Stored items
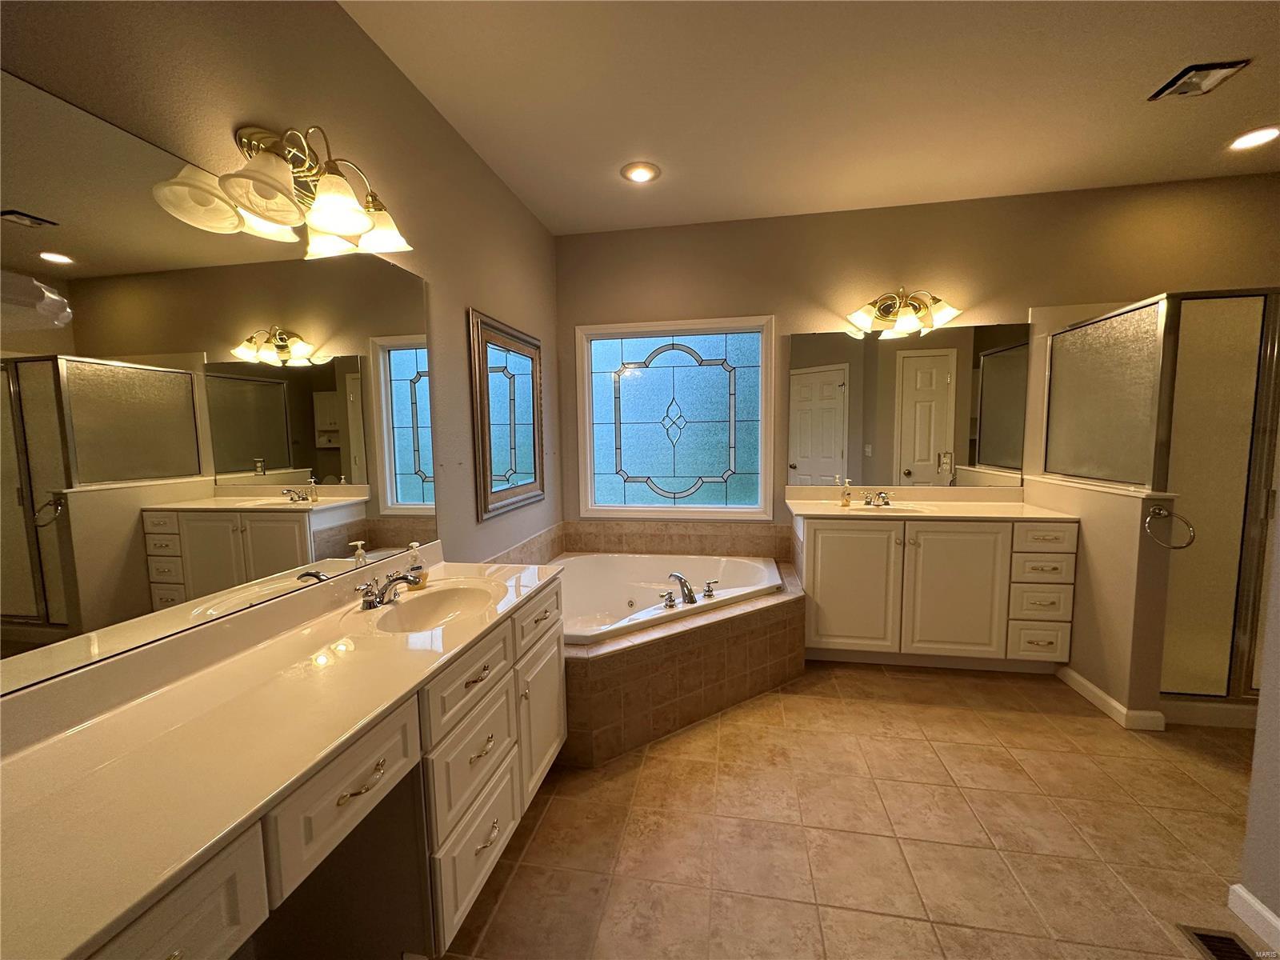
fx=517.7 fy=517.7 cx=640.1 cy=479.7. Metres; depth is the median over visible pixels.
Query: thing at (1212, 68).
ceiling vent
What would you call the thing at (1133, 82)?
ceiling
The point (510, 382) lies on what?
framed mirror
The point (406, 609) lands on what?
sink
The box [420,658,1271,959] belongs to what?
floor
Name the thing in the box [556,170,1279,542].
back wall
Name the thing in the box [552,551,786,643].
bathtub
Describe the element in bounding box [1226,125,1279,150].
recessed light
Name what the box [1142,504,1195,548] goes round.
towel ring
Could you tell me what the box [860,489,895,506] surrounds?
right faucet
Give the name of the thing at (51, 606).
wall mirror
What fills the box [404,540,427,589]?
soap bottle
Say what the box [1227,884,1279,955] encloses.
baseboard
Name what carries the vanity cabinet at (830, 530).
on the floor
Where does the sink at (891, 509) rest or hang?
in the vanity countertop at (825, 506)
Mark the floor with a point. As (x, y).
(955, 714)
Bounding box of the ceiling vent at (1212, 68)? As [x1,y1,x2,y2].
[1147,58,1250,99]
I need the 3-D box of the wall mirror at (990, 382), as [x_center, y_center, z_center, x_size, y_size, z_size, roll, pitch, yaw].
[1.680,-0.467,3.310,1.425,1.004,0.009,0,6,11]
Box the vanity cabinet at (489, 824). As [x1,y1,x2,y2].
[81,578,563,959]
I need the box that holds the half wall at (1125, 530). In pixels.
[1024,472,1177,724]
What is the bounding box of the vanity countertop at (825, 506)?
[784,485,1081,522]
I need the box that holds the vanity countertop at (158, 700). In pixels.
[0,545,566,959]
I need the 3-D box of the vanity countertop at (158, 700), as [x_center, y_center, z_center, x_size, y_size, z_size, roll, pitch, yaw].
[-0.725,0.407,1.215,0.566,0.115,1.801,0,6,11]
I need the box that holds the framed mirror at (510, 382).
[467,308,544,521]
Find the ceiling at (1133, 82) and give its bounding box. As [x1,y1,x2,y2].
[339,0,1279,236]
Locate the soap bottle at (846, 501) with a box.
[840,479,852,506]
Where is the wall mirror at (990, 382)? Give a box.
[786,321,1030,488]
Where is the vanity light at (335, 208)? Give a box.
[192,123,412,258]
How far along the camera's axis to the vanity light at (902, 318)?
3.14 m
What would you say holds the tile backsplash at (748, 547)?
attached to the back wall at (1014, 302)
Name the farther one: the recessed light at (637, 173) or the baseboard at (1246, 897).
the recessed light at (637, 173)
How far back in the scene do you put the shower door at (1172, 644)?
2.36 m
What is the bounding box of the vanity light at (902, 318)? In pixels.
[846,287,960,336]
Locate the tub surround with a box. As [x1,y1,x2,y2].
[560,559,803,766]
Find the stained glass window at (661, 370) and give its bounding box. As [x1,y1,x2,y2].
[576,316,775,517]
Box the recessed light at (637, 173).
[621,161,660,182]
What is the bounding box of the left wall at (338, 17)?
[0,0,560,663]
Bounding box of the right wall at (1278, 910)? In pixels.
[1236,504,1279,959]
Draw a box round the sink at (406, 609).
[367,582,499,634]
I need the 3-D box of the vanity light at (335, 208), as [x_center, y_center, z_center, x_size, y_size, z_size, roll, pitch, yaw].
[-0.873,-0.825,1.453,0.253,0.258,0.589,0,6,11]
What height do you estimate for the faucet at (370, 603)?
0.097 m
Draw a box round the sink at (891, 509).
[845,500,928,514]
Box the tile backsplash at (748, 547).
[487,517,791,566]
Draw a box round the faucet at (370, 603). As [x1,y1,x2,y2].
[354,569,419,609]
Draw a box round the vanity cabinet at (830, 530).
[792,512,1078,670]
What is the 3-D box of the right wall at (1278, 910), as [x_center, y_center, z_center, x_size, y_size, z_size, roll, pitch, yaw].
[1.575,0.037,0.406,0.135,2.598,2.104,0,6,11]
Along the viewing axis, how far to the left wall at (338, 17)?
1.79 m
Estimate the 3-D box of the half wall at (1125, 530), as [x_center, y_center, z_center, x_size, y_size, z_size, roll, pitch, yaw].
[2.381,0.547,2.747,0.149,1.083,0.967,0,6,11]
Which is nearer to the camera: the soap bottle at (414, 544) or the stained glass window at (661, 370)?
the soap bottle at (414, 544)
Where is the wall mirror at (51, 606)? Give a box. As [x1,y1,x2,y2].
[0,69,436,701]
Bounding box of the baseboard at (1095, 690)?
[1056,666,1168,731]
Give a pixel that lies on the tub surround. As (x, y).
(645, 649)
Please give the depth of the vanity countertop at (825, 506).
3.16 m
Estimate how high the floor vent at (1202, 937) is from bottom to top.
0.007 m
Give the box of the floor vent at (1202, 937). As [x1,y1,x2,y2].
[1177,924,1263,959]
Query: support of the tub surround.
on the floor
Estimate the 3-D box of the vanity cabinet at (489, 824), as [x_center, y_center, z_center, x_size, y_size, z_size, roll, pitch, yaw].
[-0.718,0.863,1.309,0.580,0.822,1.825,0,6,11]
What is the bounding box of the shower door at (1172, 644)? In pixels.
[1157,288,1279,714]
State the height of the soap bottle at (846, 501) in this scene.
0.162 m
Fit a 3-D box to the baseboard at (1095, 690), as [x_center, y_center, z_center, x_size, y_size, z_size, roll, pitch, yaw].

Requirement: Set down each of the records precisely, leaving any pictures behind.

Result of this exercise:
fx=517.7 fy=517.7 cx=640.1 cy=479.7. Metres; depth is the median over visible pixels.
Query: thing at (1212, 68).
ceiling vent
What would you call the thing at (1133, 82)?
ceiling
The point (510, 382) lies on what?
framed mirror
The point (406, 609) lands on what?
sink
The box [420,658,1271,959] belongs to what?
floor
Name the thing in the box [556,170,1279,542].
back wall
Name the thing in the box [552,551,786,643].
bathtub
Describe the element in bounding box [1226,125,1279,150].
recessed light
Name what the box [1142,504,1195,548] goes round.
towel ring
Could you tell me what the box [860,489,895,506] surrounds?
right faucet
Give the name of the thing at (51, 606).
wall mirror
What fills the box [404,540,427,589]?
soap bottle
Say what the box [1227,884,1279,955] encloses.
baseboard
Name what carries the vanity cabinet at (830, 530).
on the floor
Where does the sink at (891, 509) rest or hang?
in the vanity countertop at (825, 506)
Mark the floor with a point. As (x, y).
(955, 714)
Bounding box of the ceiling vent at (1212, 68)? As [x1,y1,x2,y2].
[1147,58,1250,99]
I need the 3-D box of the wall mirror at (990, 382), as [x_center, y_center, z_center, x_size, y_size, z_size, roll, pitch, yaw].
[1.680,-0.467,3.310,1.425,1.004,0.009,0,6,11]
Box the vanity cabinet at (489, 824). As [x1,y1,x2,y2].
[81,578,563,959]
I need the box that holds the half wall at (1125, 530). In pixels.
[1024,472,1177,724]
What is the bounding box of the vanity countertop at (825, 506)?
[784,485,1081,522]
I need the box that holds the vanity countertop at (158, 700). In pixels.
[0,545,566,959]
I need the 3-D box of the vanity countertop at (158, 700), as [x_center, y_center, z_center, x_size, y_size, z_size, roll, pitch, yaw].
[-0.725,0.407,1.215,0.566,0.115,1.801,0,6,11]
I need the box that holds the framed mirror at (510, 382).
[467,308,544,521]
Find the ceiling at (1133, 82) and give its bounding box. As [x1,y1,x2,y2].
[339,0,1279,236]
Locate the soap bottle at (846, 501) with a box.
[840,479,852,506]
Where is the wall mirror at (990, 382)? Give a box.
[786,321,1030,488]
Where is the vanity light at (335, 208)? Give a box.
[192,123,412,258]
How far along the camera's axis to the vanity light at (902, 318)?
3.14 m
What would you say holds the tile backsplash at (748, 547)?
attached to the back wall at (1014, 302)
Name the farther one: the recessed light at (637, 173) or the baseboard at (1246, 897).
the recessed light at (637, 173)
How far back in the scene do you put the shower door at (1172, 644)?
2.36 m
What is the bounding box of the vanity light at (902, 318)? In pixels.
[846,287,960,336]
Locate the tub surround with a box. As [x1,y1,x2,y2].
[560,559,803,766]
Find the stained glass window at (661, 370) and give its bounding box. As [x1,y1,x2,y2].
[576,316,775,517]
Box the recessed light at (637, 173).
[621,161,660,182]
What is the bounding box of the left wall at (338, 17)?
[0,0,560,663]
Bounding box of the right wall at (1278, 910)? In pixels.
[1236,504,1279,959]
Draw a box round the sink at (406, 609).
[367,582,499,634]
I need the 3-D box of the vanity light at (335, 208), as [x_center, y_center, z_center, x_size, y_size, z_size, roll, pitch, yaw].
[-0.873,-0.825,1.453,0.253,0.258,0.589,0,6,11]
What height do you estimate for the faucet at (370, 603)?
0.097 m
Draw a box round the sink at (891, 509).
[845,500,928,514]
Box the tile backsplash at (748, 547).
[487,517,791,566]
Draw a box round the faucet at (370, 603). As [x1,y1,x2,y2].
[354,569,419,609]
Draw a box round the vanity cabinet at (830, 530).
[792,512,1078,670]
What is the 3-D box of the right wall at (1278, 910), as [x_center, y_center, z_center, x_size, y_size, z_size, roll, pitch, yaw].
[1.575,0.037,0.406,0.135,2.598,2.104,0,6,11]
Along the viewing axis, how far to the left wall at (338, 17)?
1.79 m
Estimate the 3-D box of the half wall at (1125, 530), as [x_center, y_center, z_center, x_size, y_size, z_size, roll, pitch, yaw].
[2.381,0.547,2.747,0.149,1.083,0.967,0,6,11]
Which is nearer to the camera: the soap bottle at (414, 544) or the stained glass window at (661, 370)?
the soap bottle at (414, 544)
Where is the wall mirror at (51, 606)? Give a box. As [x1,y1,x2,y2].
[0,69,436,701]
Bounding box of the baseboard at (1095, 690)?
[1056,666,1168,731]
Give a pixel that lies on the tub surround. As (x, y).
(645, 649)
Please give the depth of the vanity countertop at (825, 506).
3.16 m
Estimate how high the floor vent at (1202, 937) is from bottom to top.
0.007 m
Give the box of the floor vent at (1202, 937). As [x1,y1,x2,y2].
[1177,924,1263,959]
Query: support of the tub surround.
on the floor
Estimate the 3-D box of the vanity cabinet at (489, 824), as [x_center, y_center, z_center, x_size, y_size, z_size, roll, pitch, yaw].
[-0.718,0.863,1.309,0.580,0.822,1.825,0,6,11]
What is the bounding box of the shower door at (1172, 644)? In pixels.
[1157,288,1279,714]
State the height of the soap bottle at (846, 501) in this scene.
0.162 m
Fit a 3-D box to the baseboard at (1095, 690), as [x_center, y_center, z_center, x_size, y_size, z_size, roll, pitch, yaw].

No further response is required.